Там, где тропы соединялись, их ждал человек — связной, которого Браун, как разумный командир, оставил позади, чтобы у главных сил не возникло сомнений, по какой тропе следовать. Когда они приблизились, человек указал на нечто серое с белым, висящее за тропой. Это был труп, облаченный в одежду крестьянина, висящий на сосновом суку. Белый цвет принадлежал плакату, прикрепленному к его груди.
Французы Нивернэ! — говорилось там. — С момента моего прибытия во главе большого отряда войск все безрассудные попытки сопротивления правительству нашего императора-августа Наполеона должны быть прекращены немедленно. Мне обрадовало то, какой плохой прием встретили безумные попытки графа де Грасай сопротивляться власти императора, восстановленного на троне по настоянию и при одобрении сорока миллионов его верноподданных. И все же некоторые несчастные обманом оказались вовлечены в вооруженный мятеж.
Да будет вам известно, что мне по милости его императорского величества велено довести до сведения всех французов, за оговоренными ниже исключениями, что те, кто сложит оружие и лично сдастся находящимся под моим командованием войскам до истечения пятнадцати дней с даты выхода этой прокламации, получат полное прощение и помилование.
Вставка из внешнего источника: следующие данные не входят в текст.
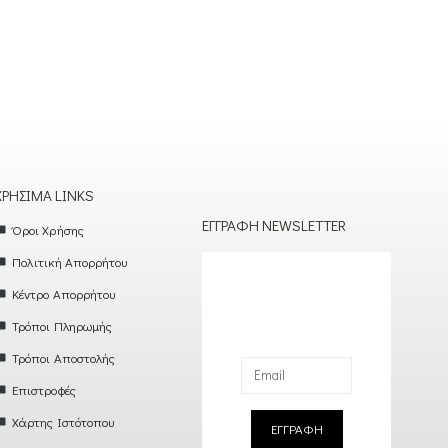
ΧΡΉΣΙΜΑ LINKS
ΕΓΓΡΑΦΉ NEWSLETTER
Όροι Χρήσης
Πολιτική Απορρήτου
Κέντρο Απορρήτου
Τρόποι Πληρωμής
Τρόποι Αποστολής
Επιστροφές
Χάρτης Ιστότοπου
ΕΓΓΡΑΦΗ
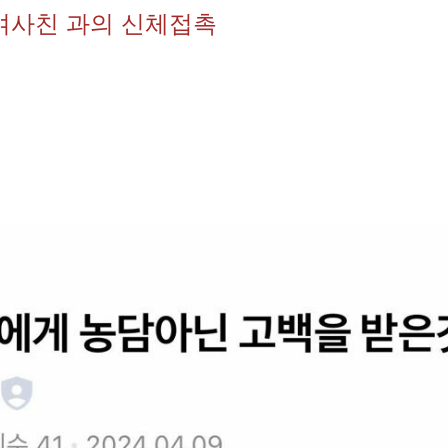
여사친 과의 신체접촉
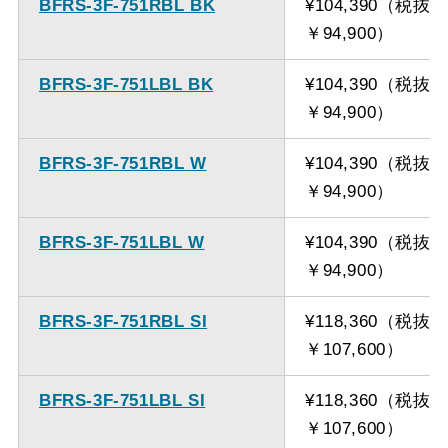
BFRS-3F-751RBL BK
¥104,390（税抜
￥94,900）
BFRS-3F-751LBL BK
¥104,390（税抜
￥94,900）
BFRS-3F-751RBL W
¥104,390（税抜
￥94,900）
BFRS-3F-751LBL W
¥104,390（税抜
￥94,900）
BFRS-3F-751RBL SI
¥118,360（税抜
￥107,600）
BFRS-3F-751LBL SI
¥118,360（税抜
￥107,600）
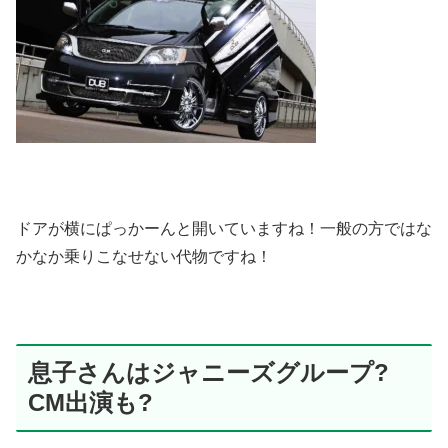
ドアが横にぱっかーんと開いていますね！一般の方ではな
かなか乗りこなせない代物ですね！
息子さんはジャニーズグループ?
CM出演も?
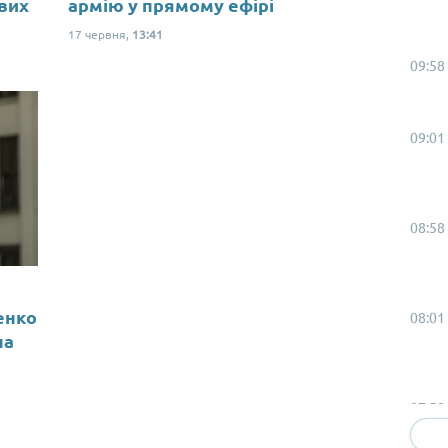
ових
армію у прямому ефірі
17 червня,
13:41
09:58
09:01
08:58
енко
08:01
на
07:58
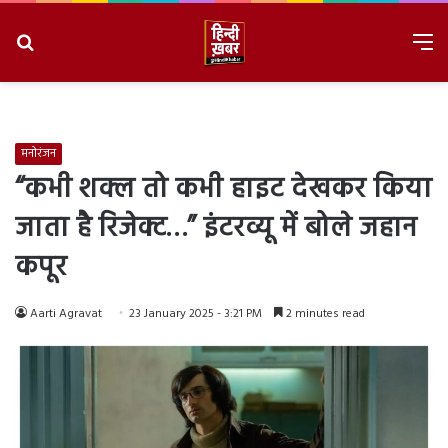
Search
M
for
8/8/2026, 1:01:48 PM
मनोरंजन
“कभी शक्ल तो कभी हाइट देखकर किया
जाता है रिजेक्ट…” इंटरव्यू में बोले जहान
कपूर
Aarti Agravat
23 January 2025 - 3:21 PM
2 minutes read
Они смогут вернуться к своим полям, лавкам, в лоно своей семьи.
Все, кто не сдаст оружие, подлежат смертной казни на месте.
Любая деревня, которая окажет приют мятежникам, будет сожжена дотла, а ее взрослые жители расстреляны.
Любой, кто окажет помощь мятежникам либо служа им проводником, либо сообщив какую-либо информацию, будет расстрелян.
Амнистии не подлежат: упомянутый выше граф де Грасай, его сноха, известная как виконтесса де Грасай, а также англичанин, известный как лорд Хорнблауэр, который должен заплатить жизнью за произвол и преступления.
Подписано:
Граф Эмманюэль Клозан, дивизионный генерал,
Июня месяца 6 дня, 1815 года.
Граф посмотрел на почерневшее лицо повешенного.
— Кто это, — спросил он.
— Поль-Мари с мельницы, сэр, — ответил встретивший их человек.
— Бедный Поль-Мари!
— Значит, они уже пересекли эту тропу, — заметил Хорнблауэр, — Мы окружены.
Кто-то протянул руку к трупу, видимо, намереваясь сорвать плакат.
— Стой! — как раз вовремя крикнул Хорнблауэр. — Они не должны узнать, что мы проходили здесь.
— По той же самой причине мы должны оставить беднягу без погребения, — добавил граф.
— Нам нужно идти вперед, — сказал Хорнблауэр. — Вот пересечем брод, тогда и сможем перевести дух.
Он окинул взором свою жалкую маленькую армию. Некоторые, едва произошла остановка, попадали наземь. Другие оперлись на мушкеты, а кое-кто пытался по слогам читать плакат, прикрепленный к груди Поля-Мари. Это была не первая копия, какую им приходилось видеть.
— Вперед, дети мои, — скомандовал граф.